━━ EXTRACTED DATA ━━
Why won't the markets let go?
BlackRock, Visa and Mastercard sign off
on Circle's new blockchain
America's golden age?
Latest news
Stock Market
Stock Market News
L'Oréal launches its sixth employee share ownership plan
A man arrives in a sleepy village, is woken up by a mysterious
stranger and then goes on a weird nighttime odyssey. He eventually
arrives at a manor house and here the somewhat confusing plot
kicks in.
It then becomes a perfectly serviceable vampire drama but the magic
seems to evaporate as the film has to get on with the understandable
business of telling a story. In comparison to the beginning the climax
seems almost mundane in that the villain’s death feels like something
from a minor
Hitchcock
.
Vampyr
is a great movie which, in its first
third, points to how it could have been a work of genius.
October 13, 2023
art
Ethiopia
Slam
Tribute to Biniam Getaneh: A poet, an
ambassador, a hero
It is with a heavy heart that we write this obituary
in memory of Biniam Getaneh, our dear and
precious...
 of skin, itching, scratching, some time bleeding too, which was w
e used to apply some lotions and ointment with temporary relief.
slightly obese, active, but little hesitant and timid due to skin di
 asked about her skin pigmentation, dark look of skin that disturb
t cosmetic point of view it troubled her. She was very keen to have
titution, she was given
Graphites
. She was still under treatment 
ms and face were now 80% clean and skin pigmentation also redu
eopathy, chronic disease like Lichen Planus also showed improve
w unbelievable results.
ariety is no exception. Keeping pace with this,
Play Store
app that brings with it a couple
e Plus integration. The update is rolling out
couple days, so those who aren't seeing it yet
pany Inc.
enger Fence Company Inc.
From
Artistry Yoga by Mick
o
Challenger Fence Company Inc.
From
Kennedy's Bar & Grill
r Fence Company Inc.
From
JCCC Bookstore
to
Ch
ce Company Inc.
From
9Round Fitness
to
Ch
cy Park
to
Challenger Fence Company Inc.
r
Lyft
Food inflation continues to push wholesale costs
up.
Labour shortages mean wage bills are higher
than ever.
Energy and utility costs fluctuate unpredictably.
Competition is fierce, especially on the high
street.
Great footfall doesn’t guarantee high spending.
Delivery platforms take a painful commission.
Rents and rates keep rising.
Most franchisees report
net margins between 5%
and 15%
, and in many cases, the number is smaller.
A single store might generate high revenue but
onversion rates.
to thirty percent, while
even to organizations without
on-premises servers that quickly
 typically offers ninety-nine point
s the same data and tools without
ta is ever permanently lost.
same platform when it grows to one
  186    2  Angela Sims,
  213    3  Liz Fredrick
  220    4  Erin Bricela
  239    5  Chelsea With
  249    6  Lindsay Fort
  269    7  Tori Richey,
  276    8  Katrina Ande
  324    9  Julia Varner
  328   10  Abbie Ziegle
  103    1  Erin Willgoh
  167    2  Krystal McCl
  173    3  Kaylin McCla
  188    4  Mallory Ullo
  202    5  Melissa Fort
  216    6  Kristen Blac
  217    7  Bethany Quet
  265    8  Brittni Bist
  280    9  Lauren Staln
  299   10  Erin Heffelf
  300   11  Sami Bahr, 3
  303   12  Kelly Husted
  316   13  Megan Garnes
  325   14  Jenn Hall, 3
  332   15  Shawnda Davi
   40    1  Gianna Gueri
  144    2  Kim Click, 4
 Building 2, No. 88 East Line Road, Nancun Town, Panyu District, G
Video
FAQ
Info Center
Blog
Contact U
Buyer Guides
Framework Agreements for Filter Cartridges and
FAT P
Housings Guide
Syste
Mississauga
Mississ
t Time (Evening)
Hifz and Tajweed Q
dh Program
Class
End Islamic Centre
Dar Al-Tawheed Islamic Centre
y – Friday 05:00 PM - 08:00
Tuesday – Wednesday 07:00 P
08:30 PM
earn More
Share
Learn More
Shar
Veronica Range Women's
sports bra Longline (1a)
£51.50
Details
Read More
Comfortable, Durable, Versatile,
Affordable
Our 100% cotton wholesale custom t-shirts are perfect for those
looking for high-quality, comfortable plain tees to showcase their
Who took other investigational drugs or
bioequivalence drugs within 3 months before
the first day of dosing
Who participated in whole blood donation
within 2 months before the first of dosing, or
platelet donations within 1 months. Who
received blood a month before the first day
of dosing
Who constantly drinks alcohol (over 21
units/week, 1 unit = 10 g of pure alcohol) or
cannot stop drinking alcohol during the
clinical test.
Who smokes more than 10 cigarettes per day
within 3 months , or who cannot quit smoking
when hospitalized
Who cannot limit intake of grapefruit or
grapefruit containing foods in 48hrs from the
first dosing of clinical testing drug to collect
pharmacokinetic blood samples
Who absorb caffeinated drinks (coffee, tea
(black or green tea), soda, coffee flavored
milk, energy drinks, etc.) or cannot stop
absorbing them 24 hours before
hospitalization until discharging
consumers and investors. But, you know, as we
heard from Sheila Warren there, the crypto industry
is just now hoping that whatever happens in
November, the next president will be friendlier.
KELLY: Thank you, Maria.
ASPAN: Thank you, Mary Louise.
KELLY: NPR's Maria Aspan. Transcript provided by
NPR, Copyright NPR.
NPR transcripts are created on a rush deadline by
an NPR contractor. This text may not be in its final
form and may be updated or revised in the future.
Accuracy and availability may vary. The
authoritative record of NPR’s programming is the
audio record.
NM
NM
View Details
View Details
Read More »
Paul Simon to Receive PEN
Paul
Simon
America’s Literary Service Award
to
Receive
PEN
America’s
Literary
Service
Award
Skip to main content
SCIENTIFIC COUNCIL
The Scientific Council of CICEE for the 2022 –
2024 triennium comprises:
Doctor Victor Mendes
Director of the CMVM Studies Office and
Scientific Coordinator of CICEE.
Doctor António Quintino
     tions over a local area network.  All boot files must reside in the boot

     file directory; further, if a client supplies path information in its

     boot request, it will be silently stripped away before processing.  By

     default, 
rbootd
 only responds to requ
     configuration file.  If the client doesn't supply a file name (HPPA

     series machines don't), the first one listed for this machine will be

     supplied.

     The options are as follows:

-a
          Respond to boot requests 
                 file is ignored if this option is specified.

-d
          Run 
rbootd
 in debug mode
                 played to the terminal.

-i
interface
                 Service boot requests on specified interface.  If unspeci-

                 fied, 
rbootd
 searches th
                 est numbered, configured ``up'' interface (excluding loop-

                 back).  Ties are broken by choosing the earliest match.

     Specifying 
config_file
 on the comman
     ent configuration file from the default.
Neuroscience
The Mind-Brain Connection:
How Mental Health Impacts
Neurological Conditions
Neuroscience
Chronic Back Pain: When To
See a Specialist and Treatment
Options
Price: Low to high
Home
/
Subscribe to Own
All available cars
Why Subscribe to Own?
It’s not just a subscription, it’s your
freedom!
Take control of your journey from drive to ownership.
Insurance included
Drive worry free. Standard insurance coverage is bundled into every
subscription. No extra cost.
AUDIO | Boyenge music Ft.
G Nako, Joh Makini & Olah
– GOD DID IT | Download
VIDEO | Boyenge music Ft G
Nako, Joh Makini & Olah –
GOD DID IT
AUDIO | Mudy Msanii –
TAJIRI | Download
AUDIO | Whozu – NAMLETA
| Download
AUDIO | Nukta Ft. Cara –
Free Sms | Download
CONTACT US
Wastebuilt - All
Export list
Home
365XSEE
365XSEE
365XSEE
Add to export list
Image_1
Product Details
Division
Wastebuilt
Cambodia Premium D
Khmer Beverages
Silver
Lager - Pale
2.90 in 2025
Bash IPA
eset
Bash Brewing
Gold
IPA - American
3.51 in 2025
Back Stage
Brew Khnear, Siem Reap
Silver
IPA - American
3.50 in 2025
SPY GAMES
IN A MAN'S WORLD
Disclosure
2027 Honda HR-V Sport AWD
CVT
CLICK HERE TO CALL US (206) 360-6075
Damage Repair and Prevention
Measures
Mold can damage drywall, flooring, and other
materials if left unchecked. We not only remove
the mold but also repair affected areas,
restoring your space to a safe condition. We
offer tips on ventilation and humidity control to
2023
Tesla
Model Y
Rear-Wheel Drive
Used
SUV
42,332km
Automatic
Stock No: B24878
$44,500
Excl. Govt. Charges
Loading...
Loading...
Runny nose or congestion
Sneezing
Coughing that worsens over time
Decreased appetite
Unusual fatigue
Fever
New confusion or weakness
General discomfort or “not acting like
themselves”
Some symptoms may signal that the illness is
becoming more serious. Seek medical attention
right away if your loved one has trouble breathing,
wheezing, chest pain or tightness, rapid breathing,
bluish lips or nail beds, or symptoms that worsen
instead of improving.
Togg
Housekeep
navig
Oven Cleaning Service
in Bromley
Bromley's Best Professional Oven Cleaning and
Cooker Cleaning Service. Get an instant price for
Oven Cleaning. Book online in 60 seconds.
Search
━━━
__REQUIRED WORK__. Return the listing word for word, from its first line through the line that contains "Tribute to Biniam Getaneh: A poet, an", with both ends included.

__EXERCISE ANSWER__.
Why won't the markets let go?
BlackRock, Visa and Mastercard sign off
on Circle's new blockchain
America's golden age?
Latest news
Stock Market
Stock Market News
L'Oréal launches its sixth employee share ownership plan
A man arrives in a sleepy village, is woken up by a mysterious
stranger and then goes on a weird nighttime odyssey. He eventually
arrives at a manor house and here the somewhat confusing plot
kicks in.
It then becomes a perfectly serviceable vampire drama but the magic
seems to evaporate as the film has to get on with the understandable
business of telling a story. In comparison to the beginning the climax
seems almost mundane in that the villain’s death feels like something
from a minor
Hitchcock
.
Vampyr
is a great movie which, in its first
third, points to how it could have been a work of genius.
October 13, 2023
art
Ethiopia
Slam
Tribute to Biniam Getaneh: A poet, an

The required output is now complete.